Moneyball-based software helps refine livestock herds

Published: Wednesday, September 13, 2017 By: Sarah Terry-Cobo

The Journal Record

Sean Akadiri said he wants his clients to refine livestock herds using a strategy that helped improve the Oakland Athletics baseball team.

The entrepreneur and founder of Agric-Bioformatics is advancing software for improving animal genetics, pitching to ranchers and potential customers. Oklahoma Farm Bureau commodities coordinator Todd Honer said the AgBoost software could be beneficial for ranchers with 20,000 head of cattle as well as those who may have two to three.

Akadiri recently launched the beta version, adding new features from earlier versions. He discussed the software Tuesday with Farm Bureau members at a luncheon.

Users take hair from a cow's tail and send it to a lab for genetic analysis, which is processed and later available to the person on AgBoost's website. The software offers a visual format to sort and rank genetic information about each animal in a herd.

Akadiri likens the process to Moneyball, the name of the book and movie about Oakland baseball team's approach to select the best players for the A's roster using statistical analyses.

"It will help match a bull and heifer and predict the progeny," he said. "It's like playing Moneyball, but with animals."

Akadiri said livestock producers could pick the right animals sooner, saving time and money.
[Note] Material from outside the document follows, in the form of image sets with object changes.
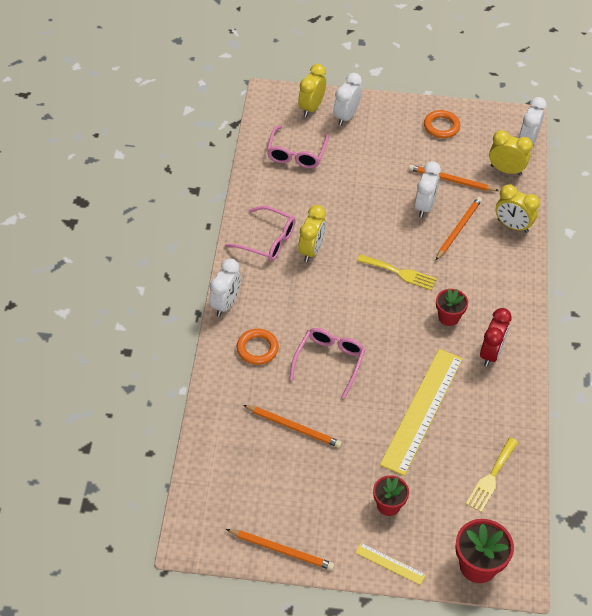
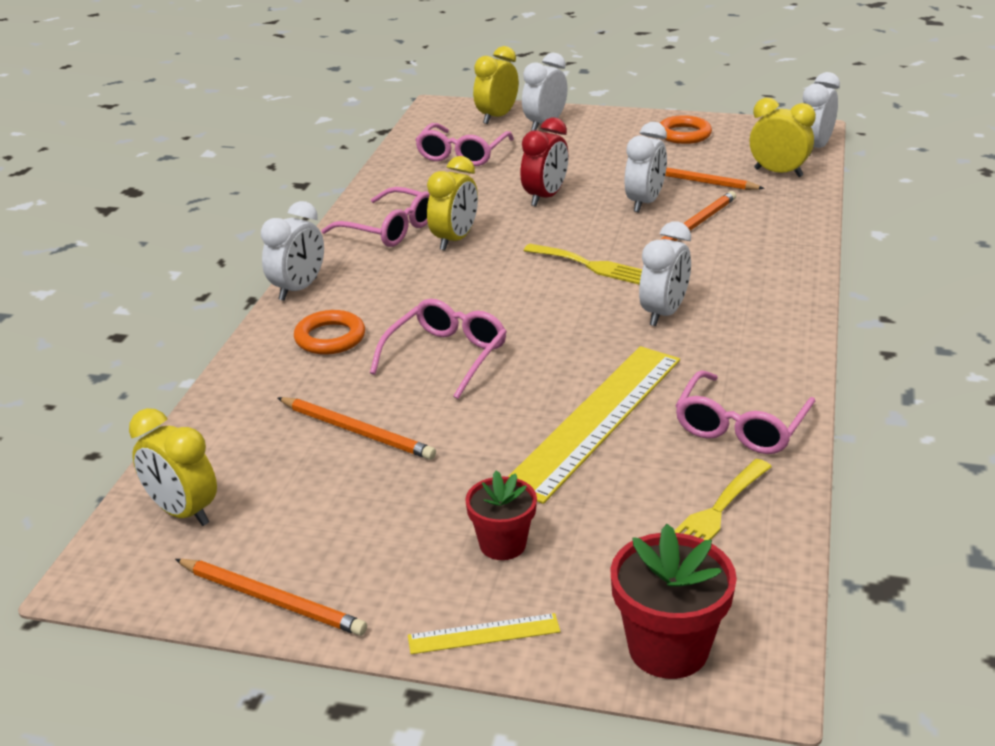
camera: 10 degrees right, 20 degrees down
(390, 563) = (484, 633): yellow ruler -> yellow ruler turned 45 degrees counterclockwise
(448, 317) = (663, 314): red flower pot -> white clock
(491, 353) = (732, 356): red clock -> red clock (545, 197)
(500, 411) = (741, 426): none -> pink glasses
(512, 226) = (784, 224): yellow clock -> yellow clock (183, 512)

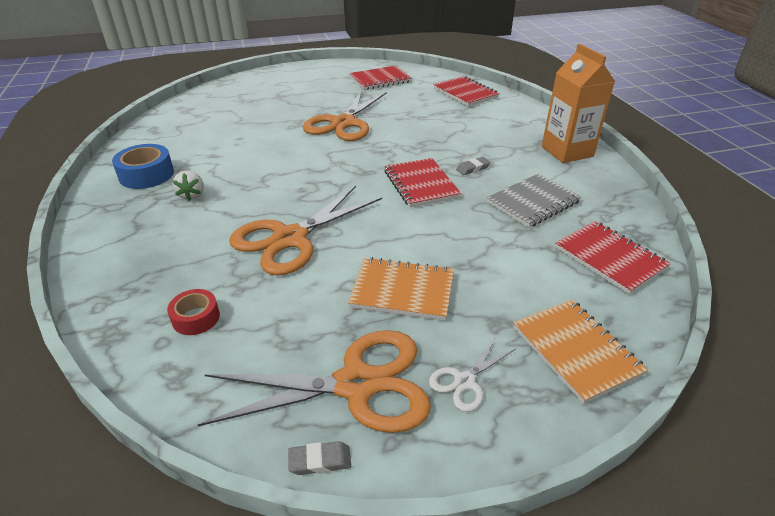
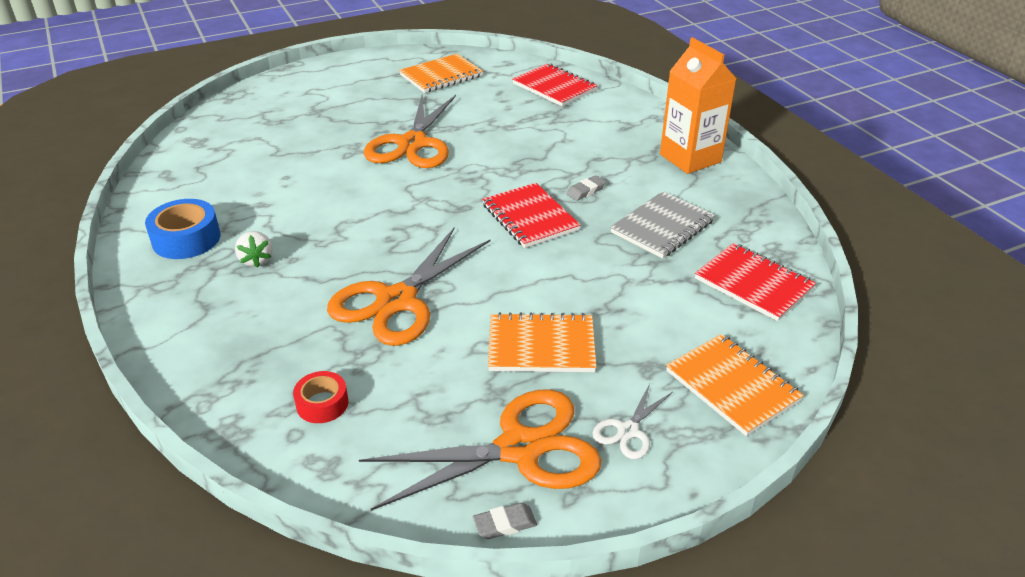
camera: 10 degrees left, 0 degrees up
(380, 80) = (441, 76): red notebook -> orange notebook

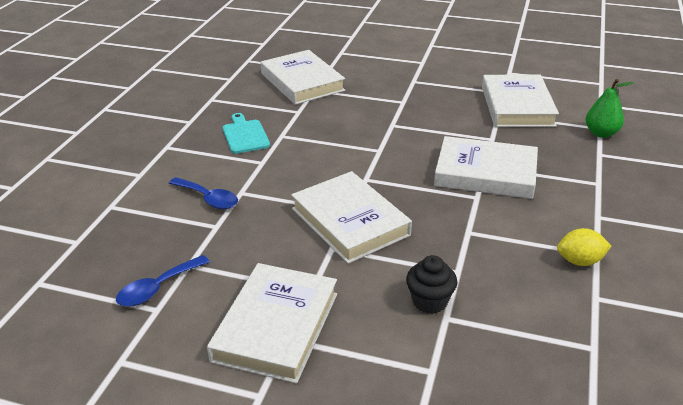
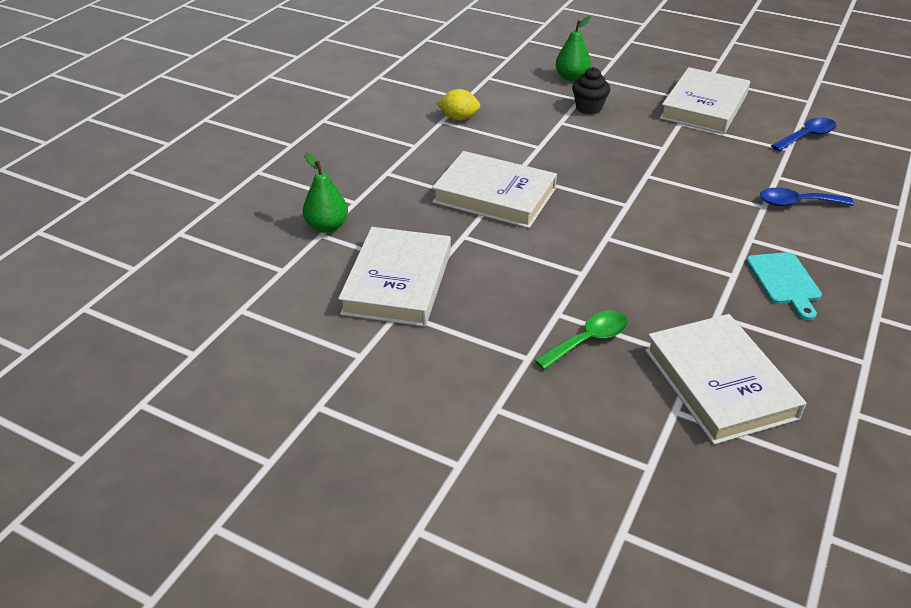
camera: 170 degrees left, 5 degrees up
(208, 199) = (797, 203): blue spoon -> blue spoon turned 45 degrees counterclockwise
(350, 222) = (646, 166): white book -> none
(380, 91) = (588, 340): none -> green spoon
(472, 367) = (571, 77): none -> green pear

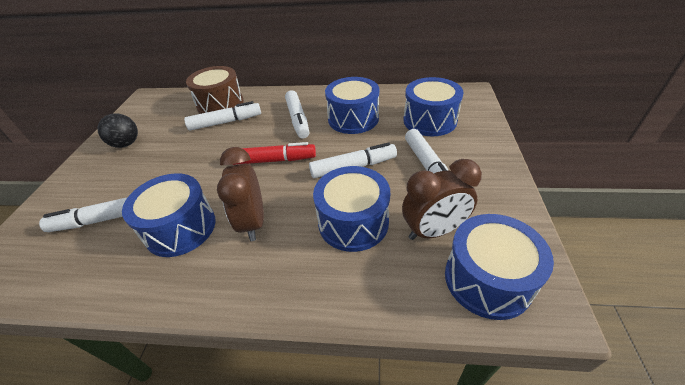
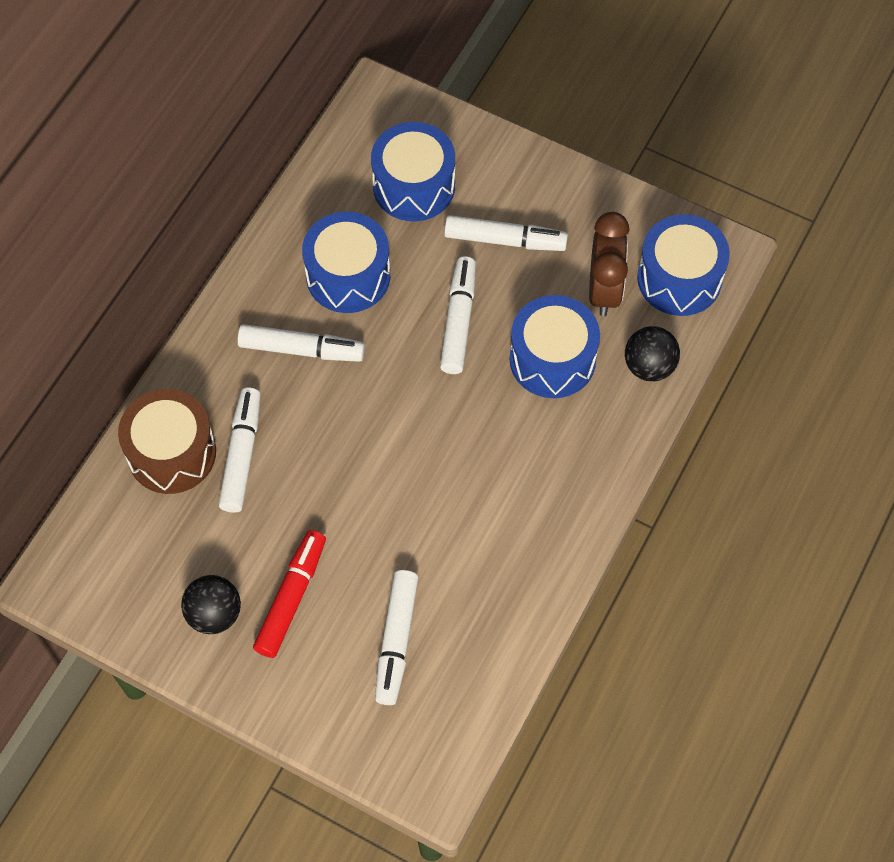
camera: 70 degrees left, 20 degrees up
(180, 228) = (464, 545): blue drum -> none
(253, 222) = (497, 463): brown clock -> none
(274, 160) = (388, 410): red marker -> red marker (291, 598)
(385, 289) = (649, 366): none -> black ball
It can take four years to determine if a heifer has produced calves that have the best carcass characteristics and about $2,000 per animal. By examining the ideal genes of each parent before breeding, ranchers can select better pairs in advance, he said. Honer said that means a producer could determine in as little as three weeks that a calf has the right characteristics for breeding within the heard, or is better to sell at auction.

Honer has seen Akadiri''s software as he has developed it over the years and said it was limited when he first began several years ago. Now the software includes commodity prices, a news feed, as well as its visual sorting features. The new features make it more versatile, Honer said.

The software could help those weekend-warrior-ranchers who have a couple of cattle in the backyard, because the person who could maximize profit on each head, he said. For those who have tens of thousands of head of cattle, the software can help streamline the tracking and cataloging process.

Brain Freking works with a cattle producers in the field and suggested changes to Akadiri's software as he moved from alpha  to beta versions. The area livestock specialist with Oklahoma State University's Southeast District Extension service said it's useful for some producers to enter birth dates and birth weights out in the field as soon as a calf is born.

Though Freking provided free spreadsheets and advice to the public, he said Akadiri's software takes the guesswork out of managing computer programs.

"It might not fit every producer," Freking said. "Not all technology needs to be used by everyone, but some of it needs to be incorporated."